The grim reality of US street violence further struck home when Tupac Shakur was murdered in Las Vegas on a break from the final stages of Gridlock'd, in which the rapper was co-starring alongside Roth.

"He was due to fly out the next morning and we were going to do some re-voicing on the film, so I was looking forward to seeing him. Then he got shot and we thought he was going to make it. But the surgery was actually too much for him. They did one major operation and he was all right and then he started to go again and that's when they lost him. So it was very bad, y'know -- an actor that you've worked with killed, murdered in the street."

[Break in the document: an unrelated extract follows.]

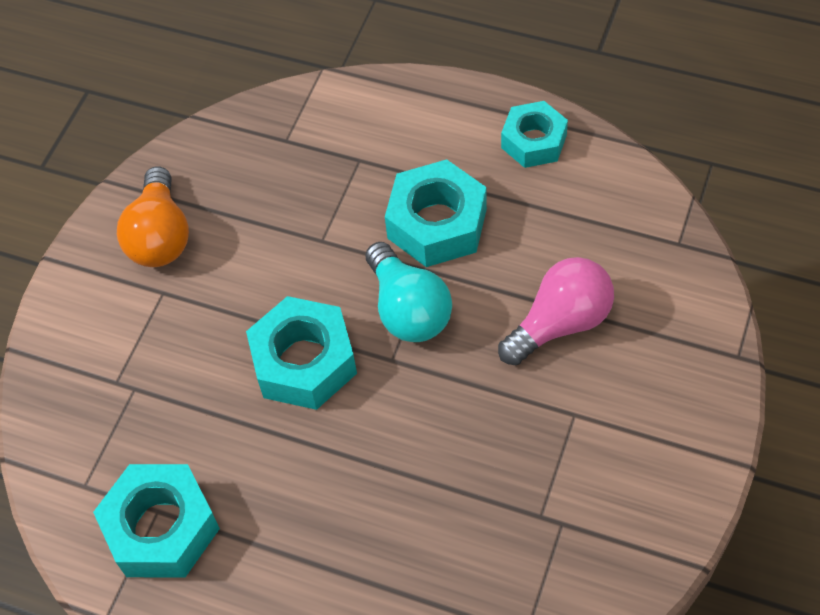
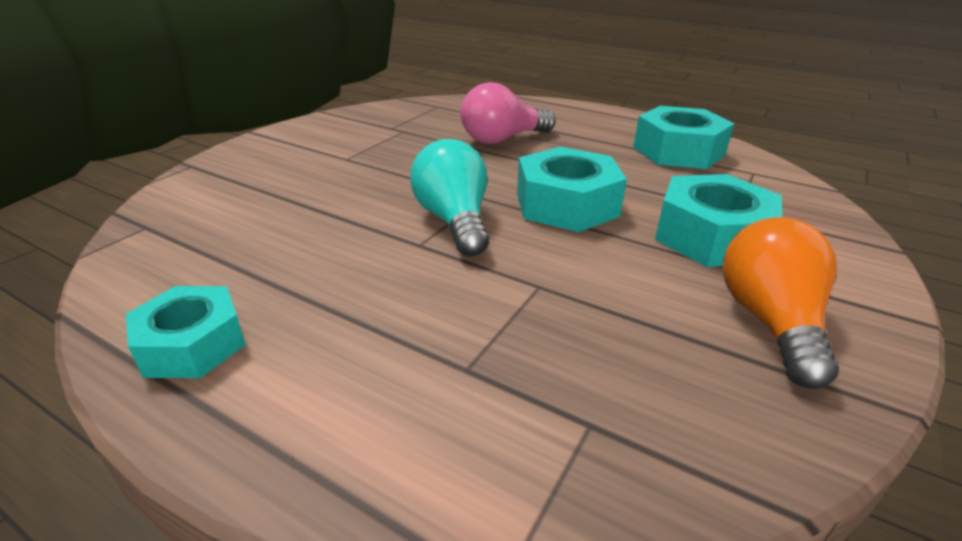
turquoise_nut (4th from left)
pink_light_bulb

So you don't have any truck with the conspiracy theory that it was all a set-up and he might actually still be alive?

"Nah," he shrugs. "If he wasn't dead he'd be shagging someone in a hotel room somewhere. He was never short of a fashion model, that's for sure."

While Tim Roth is clearly a doting father and devoted husband, it's obvious that his entire existence is wrapped up in his work and not in the distracting indulgences of Hollywood life.

"I'm a workaholic and I get very antsy when I'm not working," he states.

This antsiness -- are you a nice person to be around or not?

"Um. It's 50/50. When I know I've got something to go off and do in a little while, I'm good. But if I haven't got a job...."

Richard E. Grant tried to explain the actor's dilemma in the book of his film diaries: no matter how much success you've had, there's a black hole at the end of each project.

"Yeah. Fear of unemployment never goes away. Even if you've got money in the bank, you're an actor for various reasons and if you haven't got a fucking job it's horrible. Doesn't matter how much you get paid."

With his directorial debut in the offing and the release of Liar, in which he co-stars with Renee Zellweger as a murderous eplieptic to the Jerry Maguire star's helpless prostitute, Tim Roth's filmic CV looks set to become ever more impressive. Even if he won't bother seeing half of them.

Similarly, it would seem, he harbours a certain disregard for the reviews and magazine profiles on him.

"So you can write what you like about me," he announces, as he gets up from his chair, "because I won't read it..."

Tim Roth, then. Complex, gifted, fascinating, short arse.